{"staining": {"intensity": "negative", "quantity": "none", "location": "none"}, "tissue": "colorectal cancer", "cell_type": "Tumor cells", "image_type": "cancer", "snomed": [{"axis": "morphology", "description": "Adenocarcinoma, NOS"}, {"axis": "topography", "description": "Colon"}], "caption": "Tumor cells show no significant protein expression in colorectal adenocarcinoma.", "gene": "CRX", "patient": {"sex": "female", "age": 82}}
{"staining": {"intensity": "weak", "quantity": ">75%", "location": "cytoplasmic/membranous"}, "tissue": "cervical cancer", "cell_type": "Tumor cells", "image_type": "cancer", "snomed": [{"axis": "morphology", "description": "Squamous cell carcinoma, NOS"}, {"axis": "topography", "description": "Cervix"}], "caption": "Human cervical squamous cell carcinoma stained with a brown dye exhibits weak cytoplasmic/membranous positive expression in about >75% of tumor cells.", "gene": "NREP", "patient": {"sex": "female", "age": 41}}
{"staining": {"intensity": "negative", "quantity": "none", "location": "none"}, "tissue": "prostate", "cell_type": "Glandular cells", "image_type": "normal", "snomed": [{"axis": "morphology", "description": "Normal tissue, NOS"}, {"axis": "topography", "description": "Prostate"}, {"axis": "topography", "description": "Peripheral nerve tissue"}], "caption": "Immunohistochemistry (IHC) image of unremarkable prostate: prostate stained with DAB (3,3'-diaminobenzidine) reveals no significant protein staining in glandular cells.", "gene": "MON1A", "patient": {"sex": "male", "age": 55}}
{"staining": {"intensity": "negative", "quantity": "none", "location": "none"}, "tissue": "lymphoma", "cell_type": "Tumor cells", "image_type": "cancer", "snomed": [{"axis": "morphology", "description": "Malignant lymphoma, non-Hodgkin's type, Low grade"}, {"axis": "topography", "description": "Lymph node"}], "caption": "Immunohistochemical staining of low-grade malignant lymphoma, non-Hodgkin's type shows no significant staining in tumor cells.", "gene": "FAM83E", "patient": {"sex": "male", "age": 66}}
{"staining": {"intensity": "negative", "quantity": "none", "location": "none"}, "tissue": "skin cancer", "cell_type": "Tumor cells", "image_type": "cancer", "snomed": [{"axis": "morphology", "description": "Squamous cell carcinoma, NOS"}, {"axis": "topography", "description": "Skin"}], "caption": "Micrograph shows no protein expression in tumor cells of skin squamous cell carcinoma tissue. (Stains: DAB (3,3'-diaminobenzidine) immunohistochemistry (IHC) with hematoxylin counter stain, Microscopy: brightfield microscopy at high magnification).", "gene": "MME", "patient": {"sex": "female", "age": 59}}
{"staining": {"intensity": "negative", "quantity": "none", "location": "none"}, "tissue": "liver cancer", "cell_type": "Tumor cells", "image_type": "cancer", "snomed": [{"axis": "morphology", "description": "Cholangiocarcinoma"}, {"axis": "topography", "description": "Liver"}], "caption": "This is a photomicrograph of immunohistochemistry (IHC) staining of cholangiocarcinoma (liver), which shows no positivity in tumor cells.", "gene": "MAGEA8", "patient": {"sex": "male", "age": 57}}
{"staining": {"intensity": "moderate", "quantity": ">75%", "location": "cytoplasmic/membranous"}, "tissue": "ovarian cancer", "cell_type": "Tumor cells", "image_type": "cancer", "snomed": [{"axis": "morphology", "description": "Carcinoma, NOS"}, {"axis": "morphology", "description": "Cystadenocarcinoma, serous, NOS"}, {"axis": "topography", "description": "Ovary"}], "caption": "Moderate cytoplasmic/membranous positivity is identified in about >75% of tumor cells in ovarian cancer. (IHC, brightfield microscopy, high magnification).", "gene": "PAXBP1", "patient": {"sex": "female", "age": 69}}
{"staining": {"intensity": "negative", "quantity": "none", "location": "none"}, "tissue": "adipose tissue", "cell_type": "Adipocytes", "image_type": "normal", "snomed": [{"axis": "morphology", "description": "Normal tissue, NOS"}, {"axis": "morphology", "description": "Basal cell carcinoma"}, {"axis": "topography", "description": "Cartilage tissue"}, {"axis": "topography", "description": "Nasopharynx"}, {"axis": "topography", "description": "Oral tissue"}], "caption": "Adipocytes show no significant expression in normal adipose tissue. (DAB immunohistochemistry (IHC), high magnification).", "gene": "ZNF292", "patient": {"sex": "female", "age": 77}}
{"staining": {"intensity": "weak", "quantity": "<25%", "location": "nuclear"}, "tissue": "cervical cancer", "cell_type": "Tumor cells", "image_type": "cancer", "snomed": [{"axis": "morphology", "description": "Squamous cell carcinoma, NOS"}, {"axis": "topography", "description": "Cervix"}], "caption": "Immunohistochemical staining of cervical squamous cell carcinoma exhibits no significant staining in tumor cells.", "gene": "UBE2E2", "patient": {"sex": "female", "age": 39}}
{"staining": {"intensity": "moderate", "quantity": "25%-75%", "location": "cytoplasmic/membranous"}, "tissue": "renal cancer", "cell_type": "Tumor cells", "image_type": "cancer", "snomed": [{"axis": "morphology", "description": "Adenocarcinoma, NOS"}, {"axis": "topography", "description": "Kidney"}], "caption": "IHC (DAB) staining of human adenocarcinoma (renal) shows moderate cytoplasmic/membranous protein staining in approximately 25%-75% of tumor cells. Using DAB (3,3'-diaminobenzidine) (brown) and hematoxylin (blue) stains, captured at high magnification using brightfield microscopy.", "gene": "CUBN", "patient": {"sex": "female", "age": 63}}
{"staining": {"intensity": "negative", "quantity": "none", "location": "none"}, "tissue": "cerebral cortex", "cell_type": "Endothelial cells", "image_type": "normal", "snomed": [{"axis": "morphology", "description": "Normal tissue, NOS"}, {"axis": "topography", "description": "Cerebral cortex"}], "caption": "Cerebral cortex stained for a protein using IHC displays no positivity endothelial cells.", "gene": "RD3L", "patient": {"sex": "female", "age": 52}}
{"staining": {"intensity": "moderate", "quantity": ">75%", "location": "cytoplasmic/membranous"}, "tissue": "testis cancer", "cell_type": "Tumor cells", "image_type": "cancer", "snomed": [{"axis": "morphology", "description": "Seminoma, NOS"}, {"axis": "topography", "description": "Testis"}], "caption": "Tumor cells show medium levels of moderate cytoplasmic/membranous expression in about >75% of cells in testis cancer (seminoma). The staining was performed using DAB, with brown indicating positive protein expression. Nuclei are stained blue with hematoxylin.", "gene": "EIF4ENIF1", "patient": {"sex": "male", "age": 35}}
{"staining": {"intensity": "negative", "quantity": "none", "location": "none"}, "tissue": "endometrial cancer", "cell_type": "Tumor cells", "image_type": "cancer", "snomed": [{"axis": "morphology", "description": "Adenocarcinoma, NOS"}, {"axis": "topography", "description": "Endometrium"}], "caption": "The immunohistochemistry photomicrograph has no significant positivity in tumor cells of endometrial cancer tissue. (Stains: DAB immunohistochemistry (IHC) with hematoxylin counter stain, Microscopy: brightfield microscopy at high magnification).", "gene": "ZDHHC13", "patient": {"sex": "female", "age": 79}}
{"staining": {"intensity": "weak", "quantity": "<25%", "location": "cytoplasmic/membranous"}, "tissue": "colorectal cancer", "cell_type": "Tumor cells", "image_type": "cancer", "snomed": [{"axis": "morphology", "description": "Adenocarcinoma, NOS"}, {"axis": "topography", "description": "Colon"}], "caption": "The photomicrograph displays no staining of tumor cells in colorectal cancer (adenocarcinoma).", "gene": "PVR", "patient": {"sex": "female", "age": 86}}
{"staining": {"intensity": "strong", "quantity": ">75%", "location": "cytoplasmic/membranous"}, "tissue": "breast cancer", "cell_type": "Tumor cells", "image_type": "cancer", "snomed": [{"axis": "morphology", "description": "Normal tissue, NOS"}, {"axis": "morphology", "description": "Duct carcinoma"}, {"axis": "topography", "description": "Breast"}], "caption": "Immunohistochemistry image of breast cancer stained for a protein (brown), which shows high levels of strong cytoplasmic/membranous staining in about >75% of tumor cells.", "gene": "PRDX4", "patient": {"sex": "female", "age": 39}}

==============================

Look over the listing and return each line that holds "Colon".

## Expected output
{"staining": {"intensity": "negative", "quantity": "none", "location": "none"}, "tissue": "colorectal cancer", "cell_type": "Tumor cells", "image_type": "cancer", "snomed": [{"axis": "morphology", "description": "Adenocarcinoma, NOS"}, {"axis": "topography", "description": "Colon"}], "caption": "Tumor cells show no significant protein expression in colorectal adenocarcinoma.", "gene": "CRX", "patient": {"sex": "female", "age": 82}}
{"staining": {"intensity": "weak", "quantity": "<25%", "location": "cytoplasmic/membranous"}, "tissue": "colorectal cancer", "cell_type": "Tumor cells", "image_type": "cancer", "snomed": [{"axis": "morphology", "description": "Adenocarcinoma, NOS"}, {"axis": "topography", "description": "Colon"}], "caption": "The photomicrograph displays no staining of tumor cells in colorectal cancer (adenocarcinoma).", "gene": "PVR", "patient": {"sex": "female", "age": 86}}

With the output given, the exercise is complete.